Plan: 0 to add, 1 to change, 0 to destroy.

[googlyrahman]

Hi, I'm able to reproduce this issue on the mentioned version, but not on the latest version of the provider. Can you upgrade it

[rworley-monster]

I still see this permadiff after applying 5.28.0. In our case, it only wants to change:

      ~ transfer_spec {
          ~ aws_s3_data_source {
                # (1 unchanged attribute hidden)

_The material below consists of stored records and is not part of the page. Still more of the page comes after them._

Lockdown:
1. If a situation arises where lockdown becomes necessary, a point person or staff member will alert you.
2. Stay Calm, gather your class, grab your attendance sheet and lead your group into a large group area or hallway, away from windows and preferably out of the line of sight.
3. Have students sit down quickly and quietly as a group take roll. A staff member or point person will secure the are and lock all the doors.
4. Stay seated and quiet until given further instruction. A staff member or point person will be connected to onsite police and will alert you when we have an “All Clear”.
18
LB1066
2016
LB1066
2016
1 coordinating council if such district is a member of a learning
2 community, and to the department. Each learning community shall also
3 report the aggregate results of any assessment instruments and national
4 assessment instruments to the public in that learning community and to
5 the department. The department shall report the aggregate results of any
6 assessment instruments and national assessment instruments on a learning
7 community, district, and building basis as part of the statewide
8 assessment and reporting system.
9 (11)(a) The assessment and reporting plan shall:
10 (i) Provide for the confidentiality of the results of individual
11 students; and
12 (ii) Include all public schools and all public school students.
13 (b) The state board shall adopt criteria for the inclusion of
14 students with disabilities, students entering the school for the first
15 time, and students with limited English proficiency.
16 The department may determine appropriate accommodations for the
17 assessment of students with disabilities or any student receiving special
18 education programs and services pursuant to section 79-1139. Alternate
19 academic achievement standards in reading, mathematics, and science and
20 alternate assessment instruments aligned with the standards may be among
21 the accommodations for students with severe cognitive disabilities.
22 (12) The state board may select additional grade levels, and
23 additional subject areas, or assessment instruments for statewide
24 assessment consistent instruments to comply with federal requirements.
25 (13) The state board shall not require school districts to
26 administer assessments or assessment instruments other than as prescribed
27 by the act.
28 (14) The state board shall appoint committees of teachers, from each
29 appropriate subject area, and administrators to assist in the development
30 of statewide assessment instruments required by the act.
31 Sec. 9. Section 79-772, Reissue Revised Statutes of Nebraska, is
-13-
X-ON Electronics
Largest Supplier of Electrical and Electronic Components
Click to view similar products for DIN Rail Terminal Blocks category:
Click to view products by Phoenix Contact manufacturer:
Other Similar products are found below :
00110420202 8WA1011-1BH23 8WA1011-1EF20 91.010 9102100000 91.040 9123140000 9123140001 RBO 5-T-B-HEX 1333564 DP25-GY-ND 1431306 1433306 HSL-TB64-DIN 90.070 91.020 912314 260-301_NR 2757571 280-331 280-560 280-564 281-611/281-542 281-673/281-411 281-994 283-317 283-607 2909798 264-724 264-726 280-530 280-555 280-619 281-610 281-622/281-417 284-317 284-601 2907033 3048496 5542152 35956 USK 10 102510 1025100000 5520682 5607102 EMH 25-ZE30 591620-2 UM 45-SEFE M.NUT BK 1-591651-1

              + aws_access_key {
                  + access_key_id     = (sensitive value)
                  + secret_access_key = (sensitive value)
                }
            }

            # (1 unchanged block hidden)
        }

[googlyrahman]

Hi, That's correct - i'm also able to see this on latest version, I've raised a PR for fixing the above.

[github-actions[bot]]

I'm going to lock this issue because it has been closed for 30 days ⏳. This helps our maintainers find and focus on the active issues. If you have found a problem that seems similar to this, please open a new issue and complete the issue template so we can capture all the details necessary to investigate further.